Wednesday, September 15, 2010

My first Mutawa

So I went to the mall last night to buy my abaya.

Now when I say "mall" in America, I think we all generally get the mental picture of a two leveled, large-ish building with a food court and maybe a carousel (unless, of course you live in Minnesota).

Seriously, the mall I went to last night makes any mall (even the mall of America) look pathetic. Yes, I've been to the Mall of America and I realize it has an amusement park in the middle of it.

This one did too...and an ice skating rink, and two food courts and it had two airport concourse-wide main aisles with stores on both sides. It. was. huge.

I was so completely blown away by the enormous size of this building, and then I looked at the stores. They're all American. Gap, Hollister, Zara, Mark Spencer, and every possible other kind of store you could ever want.

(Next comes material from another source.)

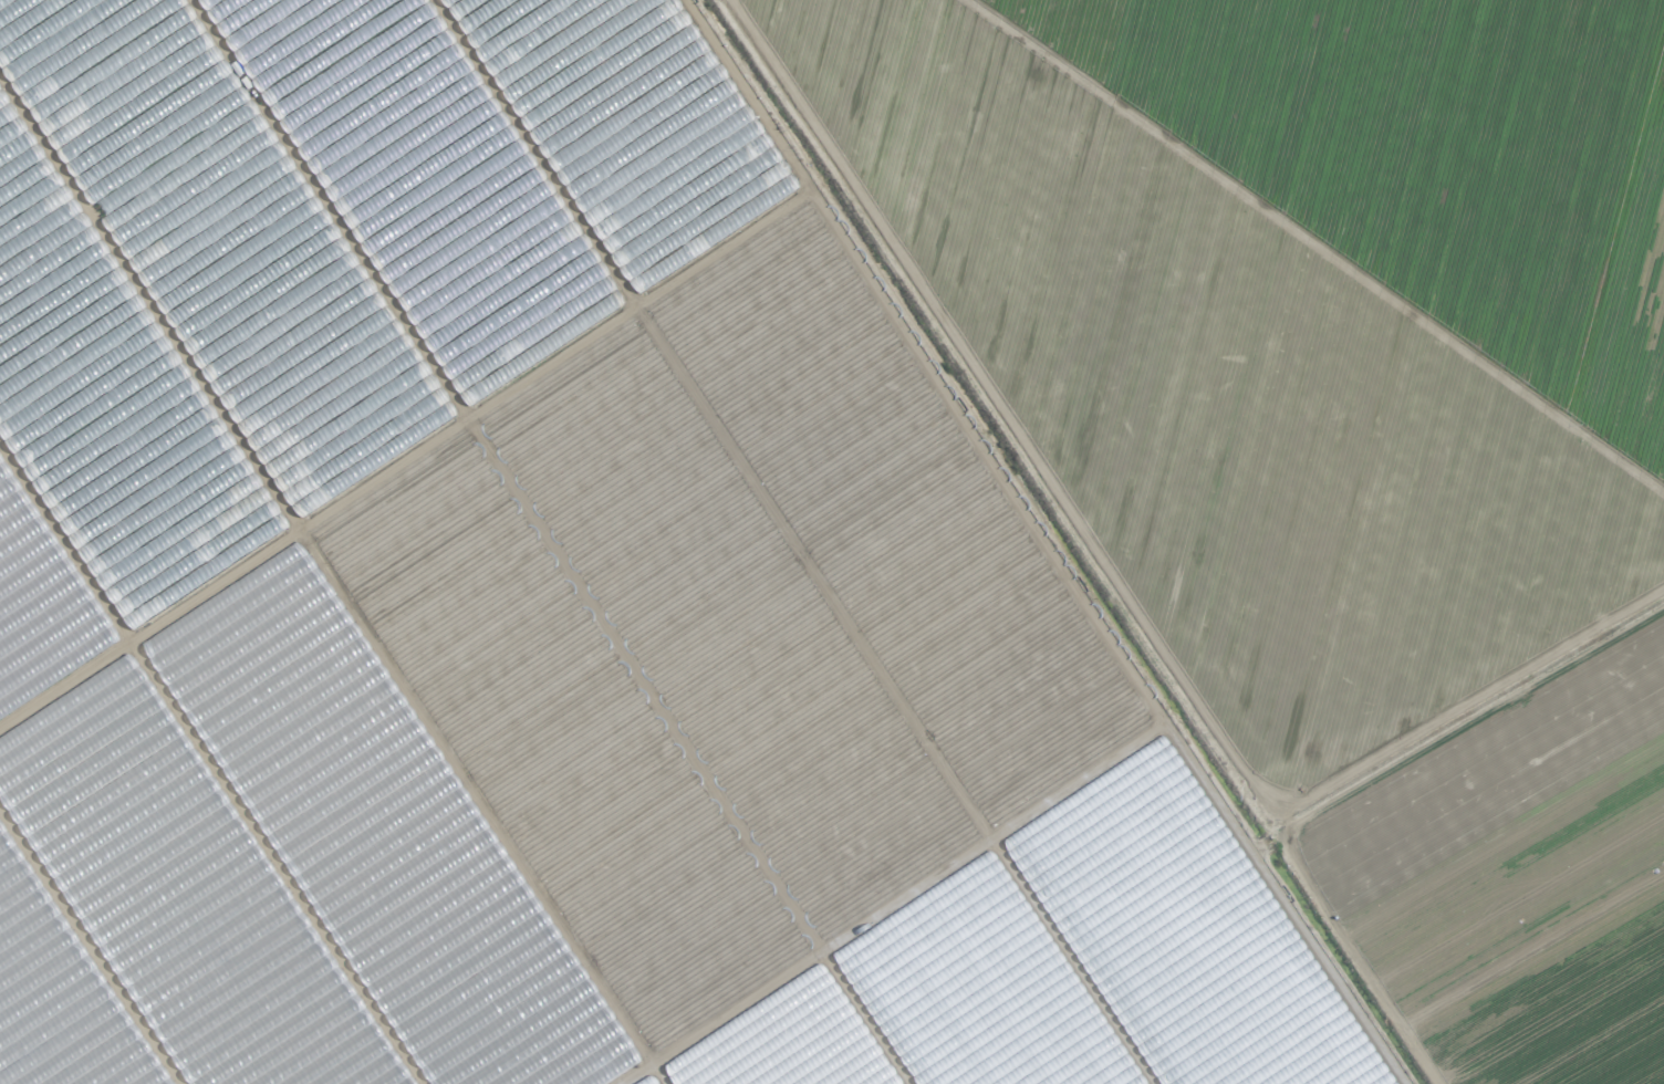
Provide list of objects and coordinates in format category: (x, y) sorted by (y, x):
crop: (832, 542)

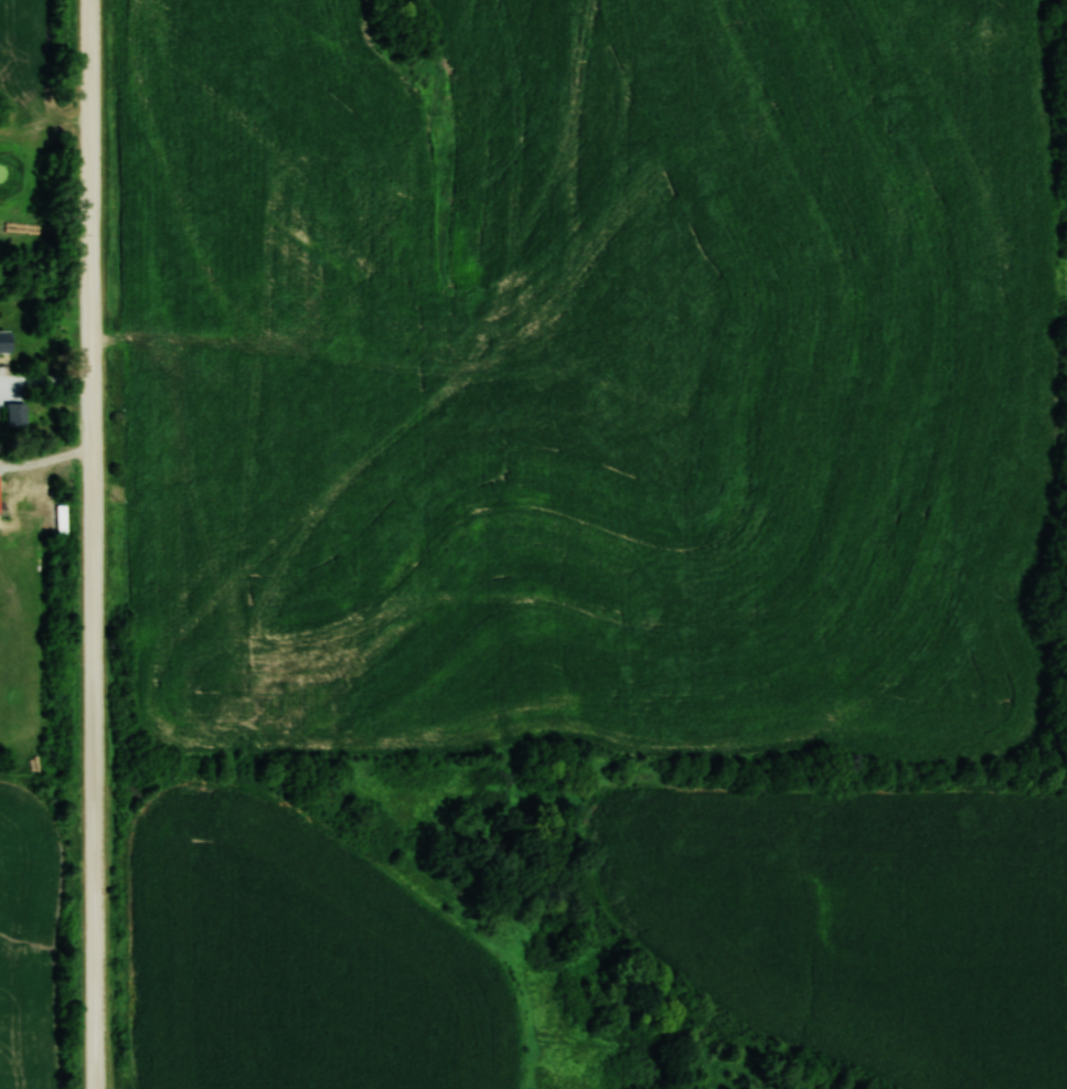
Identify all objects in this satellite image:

The most striking image from last night was seeing a Starbucks, and looking at the patrons and they're all in niqabs and thobes. It was such a funny juxtaposition. I wish I could have taken a picture (btw: you'll pretty much only see photos of me and the Mister, the other American teachers and landscapes. Saudi people are "kind of sensitive" about having their pictures taken, according to my new boss).

In addition to my first Saudi mall experience and my first abaya purchase, I had my first Mutawa sighting!

For those who don't know, the mutawa are the religious police in Saudi Arabia. They're essentially like the detention hall monitors. They make sure the women are covered and everyone's following the correct Muslim code. They're famously described in newspapers as the men who go around spray painting women's uncovered toes and hounding couples if they're not supposed to be out alone together.

So here's how it went down.:

It was sundown, so they broadcasted the call to prayer throughout the mall (totally bizarre. You hear the bing boom of a typical P.A. system and then out comes this booming chant, "Allllllllaaaaaaaaaaaaaahh akbar." Very surreal), and all the stores have to close and theoretically everyone's supposed to stop what they're doing and pray. They didn't. Apparently the sundown prayers are kind of do-them-when-you-can-as-long-as-it's-before-you-go-to-bed. So everyone leaves the stores and just sits on the benches and waits.

Well I was with my new boss and she said we should just take the opportunity to window shop and then we could pick out a store to go into once prayers were over. So while we're getting lost in this monstrosity of a mall, a very nice woman in a niqab and abaya stops us and says, "You should know there are mutawa here and if they see her walking around like that [referring to me who was sans covering], she is going to get in trouble and I don't want you to have to get in trouble."

It was so nice of her! She was just looking out for me, and I was grateful for the heads up. So my new boss just says, "Well we're here for the purpose of buying her an abaya, so if they stop us we'll just tell them that," and then we turned to walk away.

Not 20 steps later, my boss goes, "And of course there's one of them walking with a police officer."

I just played it cool, didn't make eye contact and walked with a purpose. He didn't say anything to me, but he did look me up and down. I wasn't scared. I asked my boss what he could have done if he did stop me, and she just said he would make a fuss and that's it. I could tell that she, like most Saudi women, aren't thrilled with having to worry about mutawa in the first place.

I asked her how you can tell if a man is one of the mutawa or not.

"Short thobe, long beard."

Vicariously yours,


  1. I am going to buy you one of those spy cameras that they sell in the back of comic books so you can take pictures of saudi starbucks and other oddities.

  2. so here's a question: how does someone in a niqab drink their coffee @ Starbucks?

  3. These HUGE malls are only two. Rashid is the biggest mall in Saudi.
    The rest of the malls are normal.